Extract provided below:
[LLVMdev] ASM output with JIT / codegen barriers

Mon Jan 4 13:13:40 PST 2010

On Jan 4, 2010, at 4:35 AM, Chandler Carruth wrote:

> Responding to the original email...
>
> On Sun, Jan 3, 2010 at 10:10 PM, James Y Knight <foom at fuhm.net> wrote:
>> In working on an LLVM backend for SBCL (a lisp compiler), there are
>> certain sequences of code that must be atomic with regards to async
>> signals.
>
> Can you define exactly what 'atomic with regards to async signals'
> this entails? Your descriptions led me to think you may mean something
> other than the POSIX definition, but maybe I'm just misinterpreting
> it. Are these signals guaranteed to run in the same thread? On the
> same processor? Is there concurrent code running in the address space
> when they run?

Hi, thanks everyone for all the comments. I think maybe I wasn't clear  
that I *only* care about atomicity w.r.t. a signal handler  
interruption in the same thread, *not* across threads. Therefore, many  
of the problems of cross-CPU atomicity are not relevant. The signal  
handler gets invoked via pthread_kill, and is thus necessarily running  
in the same thread as the code being interrupted. The memory in  
question can be considered thread-local here, so I'm not worried about  
other threads touching it at all.

I also realize I had (at least :) one error in my original email: of  
course, the atomic operations llvm provides *ARE* guaranteed to do the  
right thing w.r.t. atomicity against signal handlers...they in fact  
just do more than I need, not less. I'm not sure why I thought they  
were both more and less than I needed before, and sorry if it confused  
you about what I'm trying to accomplish.

Here's a concrete example, in hopes it will clarify matters:

@pseudo_atomic = thread_local global i64 0
declare i64* @alloc(i64)
declare void @do_pending_interrupt()
declare i64 @llvm.atomic.load.sub.i64.p0i64(i64* nocapture, i64)  
nounwind
declare void @llvm.memory.barrier(i1, i1, i1, i1, i1)

define i64* @foo() {
   ;; Note that we're in an allocation section
   store i64 1, i64* @pseudo_atomic
   ;; Barrier only to ensure instruction ordering, not needed as a  
true memory barrier
   call void @llvm.memory.barrier(i1 0, i1 0, i1 0, i1 1, i1 0)

   ;; Call might actually be inlined, so cannot depend upon unknown  
call causing correct codegen effects.
   %obj = call i64* @alloc(i64 32)
   %obj_header = getelementptr i64* %obj, i64 0
   store i64 5, i64* %obj_header ;; store obj type (5) in header word
   %obj_len = getelementptr i64* %obj, i64 1
   store i64 2, i64* %obj_len ;; store obj length (2) in length slot
   ...etc...

   ;; Check if we were interrupted:
   %res = call i64 @llvm.atomic.load.sub.i64.p0i64(i64*  
@pseudo_atomic, i64 1)
End of Extract provided.
Information supplied below:
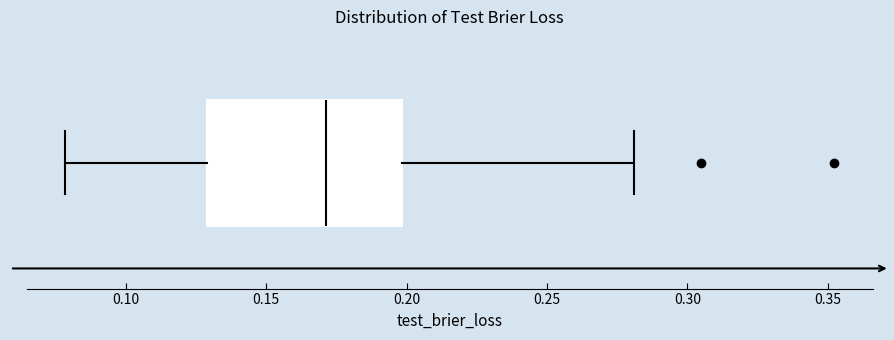

Transcribe this box plot: give where the median line is, the range the box spans, and where the two whiskers end, as read against the x-axis. The values are not printed on the chart, so give them approximately, as read against the axis.

median 0.17, box 0.13 to 0.20, whiskers 0.08 to 0.28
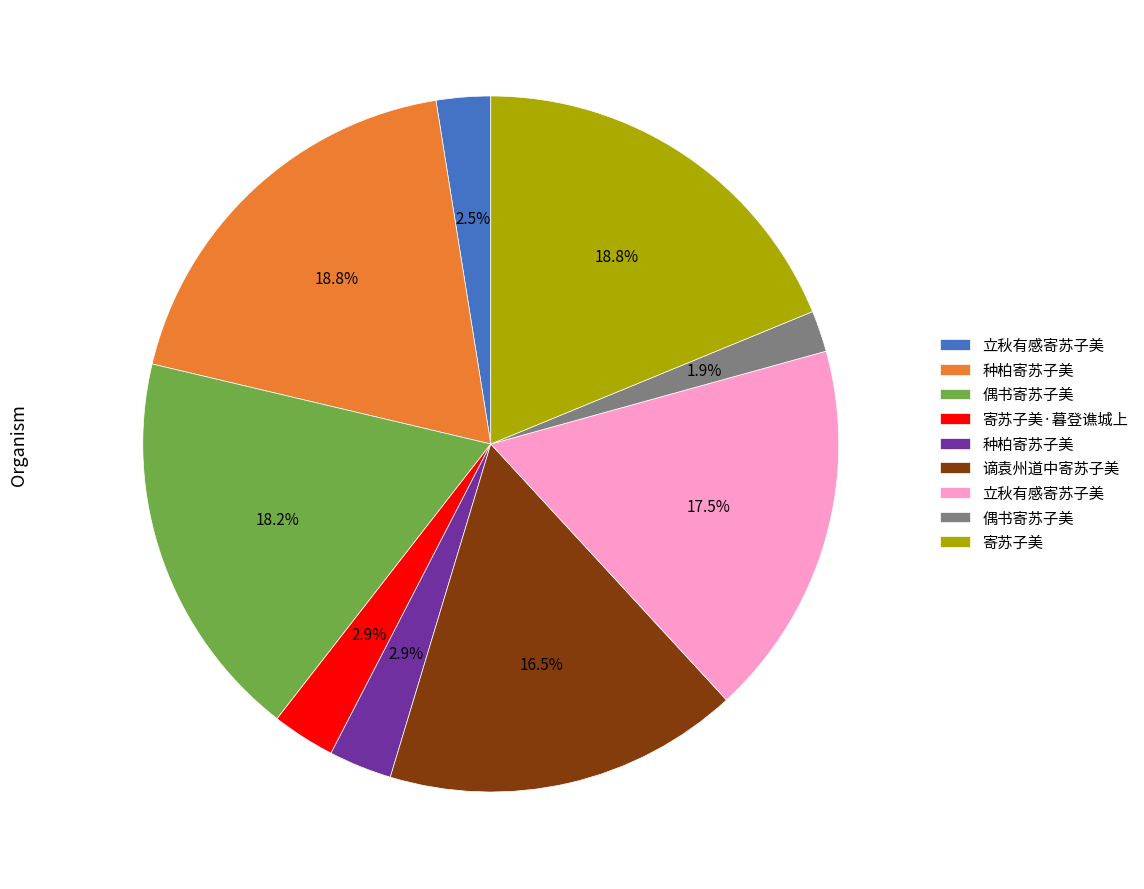

Is there a majority slice in this chart?

No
End of Information supplied.
Work order:
Reproduce the part of the codegen barriers post that begins with the words "declare i64 @llvm.atomic.load.sub.i64.p0i64(i64*" and ends after "correct codegen effects.".

Response area:
declare i64 @llvm.atomic.load.sub.i64.p0i64(i64* nocapture, i64)  
nounwind
declare void @llvm.memory.barrier(i1, i1, i1, i1, i1)

define i64* @foo() {
   ;; Note that we're in an allocation section
   store i64 1, i64* @pseudo_atomic
   ;; Barrier only to ensure instruction ordering, not needed as a  
true memory barrier
   call void @llvm.memory.barrier(i1 0, i1 0, i1 0, i1 1, i1 0)

   ;; Call might actually be inlined, so cannot depend upon unknown  
call causing correct codegen effects.